Editorial

El racismo sistémico en EEUU

lunes, 8 de junio de 2020 · 00:14

En muchísimos aspectos, la vida y la muerte de George Floyd -asesinado por un policía en Minneapolis- es la de todos los afroamericanos, un recordatorio de una normalidad que empieza a ser invivible para uno de los países más ricos del mundo.

El país del sueño americano hace décadas, quizás siempre, ha dejado de ser esa tierra de oportunidades donde el trabajo duro era bien recompensado con un futuro incomparable. El único sueño americano posible es pertenecer a las élites blancas tradicionales -no negras ni inmigrantes-, que nacen destinadas a perpetuar los privilegios de los que gozan generación tras generación. Para un afroamericano común y corriente, como prácticamente todos los americanos de color, acceder a una vivienda propia, a una buena educación, a una universidad y luego a un futuro “a la americana”, con final feliz, es casi tan imposible como sacarse la lotería con el primer billete comprado.

La “normalidad” norteamericana tiene interesantes cifras: educación, salud, acceso a la riqueza y vigilancia son algunos de los aspectos que ilustran más la segregación racial existente, instituida y legalmente reconocida en EEUU.

Vamos con algunos ejemplos. Para la mayoría de los estadounidenses blancos, las interacciones con la Policía rara vez ocurren, y a menudo son respetuosas o incluso amigables. Muchas personas blancas no conocen a una sola persona que esté tras las rejas. En muchas comunidades negras, y especialmente para los hombres negros, la situación es completamente diferente. A los 30 años, cerca del 10% de los hombres negros han estado tras las rejas alguna vez en su vida. Las tasas de encarcelamiento para ellos son aproximadamente el doble que las de los hombres hispanos, cinco veces más altas que las de los hombres blancos y al menos 25 veces más altas que las de las mujeres negras, las mujeres hispanas o las mujeres blancas.

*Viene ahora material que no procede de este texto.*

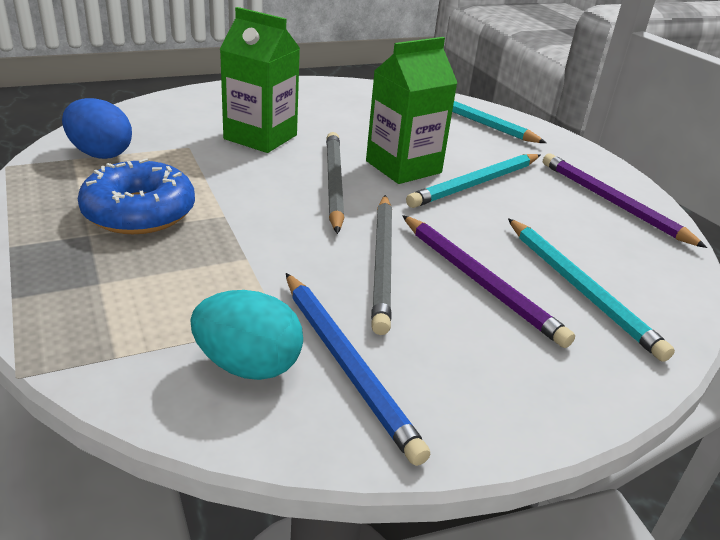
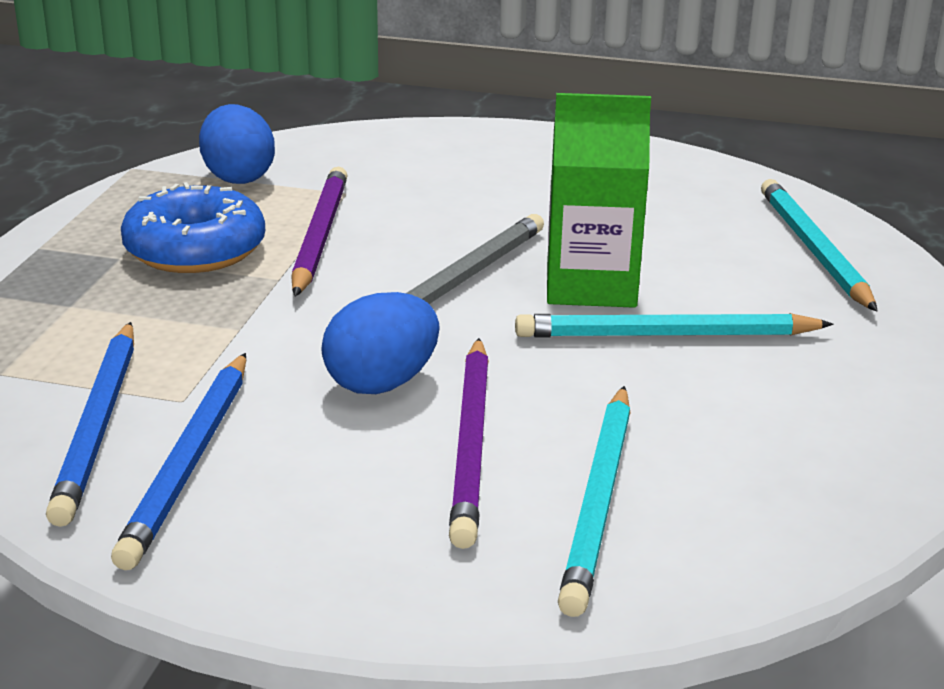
camera: 40 degrees right, 5 degrees down
(248, 365) = (98, 425): turquoise egg -> blue pencil
(260, 137) = (450, 201): green carton -> none
(382, 263) = (382, 383): grey pencil -> blue egg
(613, 203) = (859, 424): purple pencil -> purple pencil (320, 236)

Pero, la forma más estructurada de segregar a la población afroamericana viene de la cuna. Décadas después de la Guerra Civil, varias agencias gubernamentales dibujaron mapas que dividían a las ciudades en sectores mejores y peores para la inversión, tanto pública como privada. A esta práctica se llamó redlining. En estos barrios menos favorecidos se han ubicado tradicionalmente las familias negras.

Históricamente, tener una casa y una educación universitaria es la forma más expedita para una familia americana de construir riqueza, pero cuando una familia afroamericana quiere comprar una casa, los bancos niegan el préstamo porque esta familia vive en un vecindario que está  redlined; por tanto, no puede acceder a una vivienda propia, solamente debido a su raza. Hasta inicios de este siglo era más probable que un banco confíe en una familia blanca de escasos recursos que en una afroamericana. Como resultado, ahora, por cada 100 dólares de riqueza que tiene una familia americana blanca, una de color tiene cinco dólares. 

Otro aspecto es la educación. El modo en que los americanos acceden a la educación es pagando sus impuestos de propiedad. Gente que vive en mejores barrios accede a mejores escuelas, tiene mejores profesores y tiene mejores oportunidades de ingresar a una buena universidad. Pero esto no acaba acá: si, contra todo pronóstico un joven de color accede a una prestigiosa universidad norteamericana, su hoja de vida no es tan atractiva como la de un colega suyo del mismo curso, de la misma carrera, de la misma universidad. Los estudios demuestran que las hojas de vida con “nombres que suenan blancos” tienen el doble de oportunidades que aquellos que “suenan negros”. Estos prejuicios implícitos y normalizados en la sociedad americana son la razón del amplio rango de desempleo negro en ese país.

Se puede evidenciar estos prejuicios de raza casi en cada aspecto de la sociedad americana; las disparidades en acceso a la riqueza, representación política, educación y cifras de encarcelamiento son ilustrativas. El mayor desafío de este racismo sistémico  es que no hay una entidad que sea responsable del mismo y pueda cambiarlo. Pero problemas sistémicos requieren soluciones sistémicas y si algo de esto puede gestarse, en algún momento, será una razón más para no olvidarnos de Floyd ni de miles que como él han sido víctimas de la falta del respeto a sus vidas en el país más rico del planeta.